** INPUT FOR THIS TASK follows **
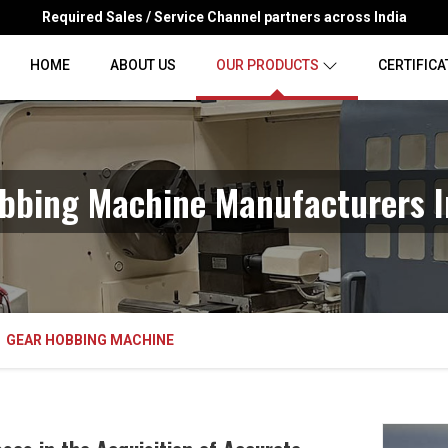
Required Sales / Service Channel partners across India
HOME
ABOUT US
OUR PRODUCTS
CERTIFICA
bbing Machine Manufacturers I
GEAR HOBBING MACHINE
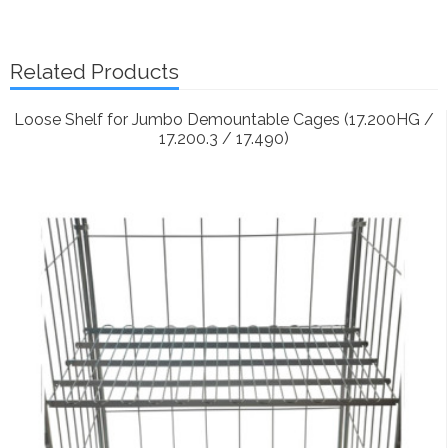
Related Products
Loose Shelf for Jumbo Demountable Cages (17.200HG /
17.200.3 / 17.490)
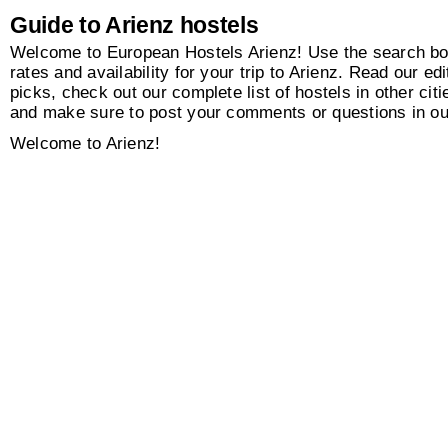
Guide to Arienz hostels
Welcome to European Hostels Arienz! Use the search box
rates and availability for your trip to Arienz. Read our edi
picks, check out our complete list of hostels in other citi
and make sure to post your comments or questions in o
Welcome to Arienz!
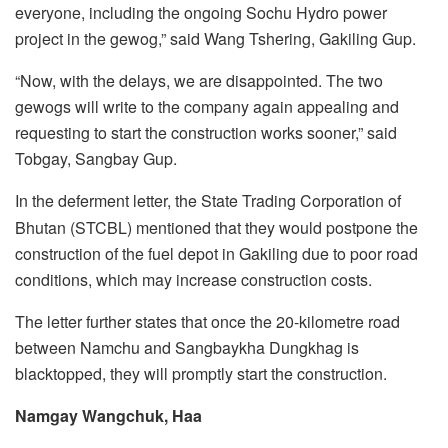
everyone, including the ongoing Sochu Hydro power
project in the gewog,” said Wang Tshering, Gakiling Gup.
“Now, with the delays, we are disappointed. The two
gewogs will write to the company again appealing and
requesting to start the construction works sooner,” said
Tobgay, Sangbay Gup.
In the deferment letter, the State Trading Corporation of
Bhutan (STCBL) mentioned that they would postpone the
construction of the fuel depot in Gakiling due to poor road
conditions, which may increase construction costs.
The letter further states that once the 20-kilometre road
between Namchu and Sangbaykha Dungkhag is
blacktopped, they will promptly start the construction.
Namgay Wangchuk, Haa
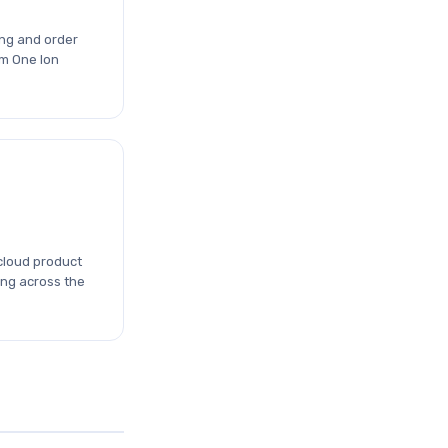
ng and order
m One Ion
cloud product
ing across the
** End of INPUT FOR THIS TASK **
:: DIRECTIONS FOR THIS TASK ::
Write out the items again, starting at the line containing "everyone, including the" and continuing through the end of the items, and switch "construction" to "building" while keeping everything else the same. Leave the pictures out of your answer.

:: ANSWER TO THIS EXERCISE ::
everyone, including the ongoing Sochu Hydro power
project in the gewog,” said Wang Tshering, Gakiling Gup.
“Now, with the delays, we are disappointed. The two
gewogs will write to the company again appealing and
requesting to start the building works sooner,” said
Tobgay, Sangbay Gup.
In the deferment letter, the State Trading Corporation of
Bhutan (STCBL) mentioned that they would postpone the
building of the fuel depot in Gakiling due to poor road
conditions, which may increase building costs.
The letter further states that once the 20-kilometre road
between Namchu and Sangbaykha Dungkhag is
blacktopped, they will promptly start the building.
Namgay Wangchuk, Haa
ng and order
m One Ion
cloud product
ing across the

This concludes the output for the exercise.